Humour and law tests do not usually go together.
— LawFuel Law News (@LawFuel) May 8, 2017
Exam questions for a tort exam last Friday included characters named “Donald”, “Nigel” and “Boris”, an obvious reference to US President Donald Trump, UK Independence Party leader Nigel Farage and UK’s Secretary of State for Foreign and Commonwealth Affairs Boris Johnson respectively.
First-year law students at LSE were asked to give legal advice to Donald and Boris in a scenario that unfurled as such:
- Nigel and Donald were at a party drinking several pints of imported Belgian beer.
- They then decide to co-pilot a light aircraft where Nigel will unfurl a banner when they fly over London’s popular tourist spot, Westminster
- But the banner got stuck in the propeller, causing the aircraft to plunge into the River Thames
- Nigel manages to swim to safety but “Donald (who is a weak swimmer)” is left floating as nearby policemen chose to not save him. Donald ends up with hypothermia
But the saga does not end there.
'Chris' also knocks 'Boris' off his bike with his car door https://t.co/i1praG4shF
— Legal Cheek (@legalcheek) May 8, 2017
On Westminster Bridge, Boris gets knocked over by a “Chris” (probably referring to ex-Lord Chancellor Chris Grayling) and suffers a head injury. The question continued with “Boris has an unusually thin skull and the injury would have been avoided if he had been wearing a helmet”.
The legal news media pointed out Nigel Farage had suffered a similar fate as the Nigel in the law test back in 2010. The UKIP leader had flown a light aircraft in Northamptonshire to unfurl a banner on the day of the 2010 general election, but it nose-dived when the campaign banner got stuck in the propeller.
An anonymous student said she was amused by the question’s storyline, but thought the reference to Farage’s accident may be a little over the line.

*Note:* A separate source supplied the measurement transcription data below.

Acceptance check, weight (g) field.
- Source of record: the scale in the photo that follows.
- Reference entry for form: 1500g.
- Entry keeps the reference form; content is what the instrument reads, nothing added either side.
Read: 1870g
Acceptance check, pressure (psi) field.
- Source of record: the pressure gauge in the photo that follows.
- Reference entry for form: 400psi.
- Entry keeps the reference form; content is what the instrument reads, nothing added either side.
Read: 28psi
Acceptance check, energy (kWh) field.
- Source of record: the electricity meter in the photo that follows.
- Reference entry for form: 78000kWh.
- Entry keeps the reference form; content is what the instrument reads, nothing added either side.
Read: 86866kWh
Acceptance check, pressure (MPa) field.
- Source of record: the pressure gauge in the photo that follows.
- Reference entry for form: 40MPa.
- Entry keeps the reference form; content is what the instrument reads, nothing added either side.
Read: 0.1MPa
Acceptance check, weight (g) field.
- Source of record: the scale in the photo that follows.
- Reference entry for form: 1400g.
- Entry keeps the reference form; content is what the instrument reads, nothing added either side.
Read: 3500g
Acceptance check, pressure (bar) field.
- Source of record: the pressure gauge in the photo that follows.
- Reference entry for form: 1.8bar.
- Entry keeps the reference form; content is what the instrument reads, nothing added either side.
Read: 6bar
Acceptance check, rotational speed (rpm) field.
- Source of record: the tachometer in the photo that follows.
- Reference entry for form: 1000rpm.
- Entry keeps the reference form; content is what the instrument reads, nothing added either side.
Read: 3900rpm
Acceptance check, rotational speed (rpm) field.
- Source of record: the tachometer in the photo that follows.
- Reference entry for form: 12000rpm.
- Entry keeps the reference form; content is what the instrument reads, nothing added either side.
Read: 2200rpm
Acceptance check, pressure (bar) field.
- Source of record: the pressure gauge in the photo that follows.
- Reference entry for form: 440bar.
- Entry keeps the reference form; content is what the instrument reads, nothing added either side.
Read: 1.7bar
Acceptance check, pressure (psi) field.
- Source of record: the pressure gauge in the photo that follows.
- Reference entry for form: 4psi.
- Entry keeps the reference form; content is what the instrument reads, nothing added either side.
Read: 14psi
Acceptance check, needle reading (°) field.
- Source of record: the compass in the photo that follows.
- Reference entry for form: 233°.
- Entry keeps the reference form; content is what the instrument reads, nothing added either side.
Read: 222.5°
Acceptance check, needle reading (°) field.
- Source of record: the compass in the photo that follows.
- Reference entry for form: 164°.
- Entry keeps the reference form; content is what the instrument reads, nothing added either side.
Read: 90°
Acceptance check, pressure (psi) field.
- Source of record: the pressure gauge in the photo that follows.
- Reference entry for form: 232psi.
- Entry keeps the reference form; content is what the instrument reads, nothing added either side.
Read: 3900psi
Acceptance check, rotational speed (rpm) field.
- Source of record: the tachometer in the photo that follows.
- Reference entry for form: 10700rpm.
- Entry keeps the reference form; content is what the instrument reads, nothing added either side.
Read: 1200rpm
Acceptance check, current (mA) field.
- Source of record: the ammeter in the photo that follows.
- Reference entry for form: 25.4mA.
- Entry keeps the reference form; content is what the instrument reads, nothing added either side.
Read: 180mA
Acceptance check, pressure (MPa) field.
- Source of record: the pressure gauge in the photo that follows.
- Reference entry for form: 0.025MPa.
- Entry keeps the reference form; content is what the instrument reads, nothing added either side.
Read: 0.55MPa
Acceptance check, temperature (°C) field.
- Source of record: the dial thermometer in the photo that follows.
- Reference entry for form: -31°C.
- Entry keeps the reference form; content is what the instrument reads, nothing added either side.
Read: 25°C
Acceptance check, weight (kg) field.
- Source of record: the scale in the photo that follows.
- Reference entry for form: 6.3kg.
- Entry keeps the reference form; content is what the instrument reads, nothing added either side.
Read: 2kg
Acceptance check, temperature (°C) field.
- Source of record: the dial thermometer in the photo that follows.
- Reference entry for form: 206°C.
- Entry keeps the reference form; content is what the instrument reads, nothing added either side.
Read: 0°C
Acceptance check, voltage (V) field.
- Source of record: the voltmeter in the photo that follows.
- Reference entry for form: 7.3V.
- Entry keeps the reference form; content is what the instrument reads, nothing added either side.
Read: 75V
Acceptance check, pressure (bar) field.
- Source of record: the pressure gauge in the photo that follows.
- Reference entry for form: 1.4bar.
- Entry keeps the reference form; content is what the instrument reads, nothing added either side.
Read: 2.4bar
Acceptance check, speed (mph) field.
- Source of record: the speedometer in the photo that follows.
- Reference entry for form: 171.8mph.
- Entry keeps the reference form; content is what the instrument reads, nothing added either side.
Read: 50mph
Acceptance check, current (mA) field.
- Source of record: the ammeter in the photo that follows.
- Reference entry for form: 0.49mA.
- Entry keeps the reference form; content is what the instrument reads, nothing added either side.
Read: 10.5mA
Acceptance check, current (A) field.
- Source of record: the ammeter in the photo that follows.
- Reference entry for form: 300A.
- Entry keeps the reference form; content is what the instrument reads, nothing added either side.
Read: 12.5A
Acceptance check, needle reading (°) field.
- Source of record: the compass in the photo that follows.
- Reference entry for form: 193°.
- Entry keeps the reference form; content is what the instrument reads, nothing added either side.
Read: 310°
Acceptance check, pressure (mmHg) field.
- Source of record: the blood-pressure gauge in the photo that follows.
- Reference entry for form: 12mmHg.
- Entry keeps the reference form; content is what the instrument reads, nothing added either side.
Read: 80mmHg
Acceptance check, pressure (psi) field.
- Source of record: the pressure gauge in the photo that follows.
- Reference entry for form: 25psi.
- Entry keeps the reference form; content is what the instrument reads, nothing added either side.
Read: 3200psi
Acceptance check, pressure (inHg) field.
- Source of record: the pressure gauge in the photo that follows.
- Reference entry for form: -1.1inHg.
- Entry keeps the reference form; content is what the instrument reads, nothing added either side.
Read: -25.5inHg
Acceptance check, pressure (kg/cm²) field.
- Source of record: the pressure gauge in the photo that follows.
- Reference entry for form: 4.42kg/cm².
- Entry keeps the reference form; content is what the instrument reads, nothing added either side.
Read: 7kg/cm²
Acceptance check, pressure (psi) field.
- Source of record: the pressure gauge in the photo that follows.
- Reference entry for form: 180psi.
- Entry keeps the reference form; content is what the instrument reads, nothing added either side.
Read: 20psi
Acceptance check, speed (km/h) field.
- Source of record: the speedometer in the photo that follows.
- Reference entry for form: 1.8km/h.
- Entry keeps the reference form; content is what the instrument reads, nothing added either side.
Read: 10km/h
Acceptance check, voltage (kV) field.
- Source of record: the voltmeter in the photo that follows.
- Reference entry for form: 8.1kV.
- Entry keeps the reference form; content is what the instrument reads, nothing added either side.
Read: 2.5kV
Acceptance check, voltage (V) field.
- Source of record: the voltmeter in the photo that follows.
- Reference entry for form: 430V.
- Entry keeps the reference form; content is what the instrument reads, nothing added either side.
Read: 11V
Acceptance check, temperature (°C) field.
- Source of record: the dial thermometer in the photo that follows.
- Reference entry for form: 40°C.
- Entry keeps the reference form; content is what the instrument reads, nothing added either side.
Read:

“It made me laugh in the exam, but was perhaps a little insensitive when considering Nigel Farage was seriously hurt in a plane crash a few years,” the student told Legal Cheek.
LSE declined to comment.
— Simon Curran (@SimonCurran) October 13, 2015
The London law school is not the only university to inject some popular culture and humour into grim exam halls.
In 2013, Cambridge University’s criminal law paper tested students based on a hypothetical scenario involving a college drinking society initiation ceremony.
While some students found it funny, others found it “horrific” for its graphic description of oral sex, male rape and torture. Cambridge responded by saying the hypothetical question was aimed to test students’ understanding of “different aspects of criminal law”.